If I declare this protocol and model:
protocol SubScene: UIViewController {
func doSomething()
}
struct Model {
let subScene: SubScene
func longCalculation() async {
// Some long-running operation...
await subScene.doSomething()
}
}
class MyVC: UIViewController, SubScene {
func doSomething() {
performSegue(withIdentifier: "segue", sender: nil)
}
}
let myVC = MyVC()
let model = Model(subScene: myVC)
Task.detached {
await model.longCalculation()
}
I've declared a protocol that is restricted to UIViewController, and a model which calls the protocol's doSomething() method from an async context. Since UIViewController is a MainActor, my expectation is that doSomething() should get called on the main thread.
However, it does not.
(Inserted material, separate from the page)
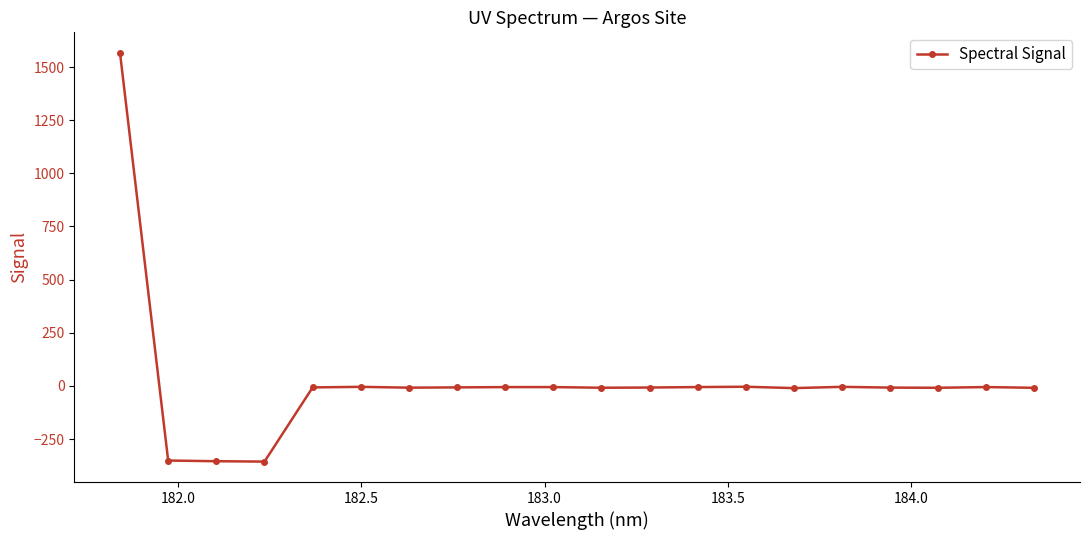

What is the maximum value shown in the chart?

1566.9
In fact the await keyword results in a warning from Swift that it is not calling an async method. And empirical testing shows that doSomething() will often end up being called on some other thread.
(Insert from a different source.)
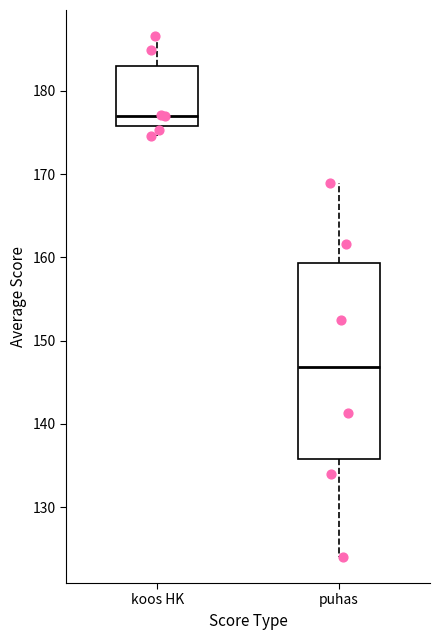

Reading left to right, read every box against the y-axis: the position of its median line, the range the box covers, and the ends of its whiskers. The values are not printed on the chart, so give them approximately, as read against the axis.

koos HK: median 177, box 176 to 183, whiskers 175 to 187
puhas: median 147, box 136 to 159, whiskers 124 to 169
I can fix that by annotating doSomething() as a MainActor:
protocol SubScene: UIViewController {
@MainActor func doSomething()
}
This gets rid of the Swift warning and also results in doSomething() getting called on the correct thread.
Is this the correct approach, or is there another way that I could be doing this that avoids having to sprinkle all of my protocol methods with @MainActor?
CodePudding user response:
You could, alternatively, mark the entire protocol as @MainActor, e.g.,
@MainActor protocol SubScene: AnyObject {
func doSomething()
}
That avoids the need to declare each conforming method individually.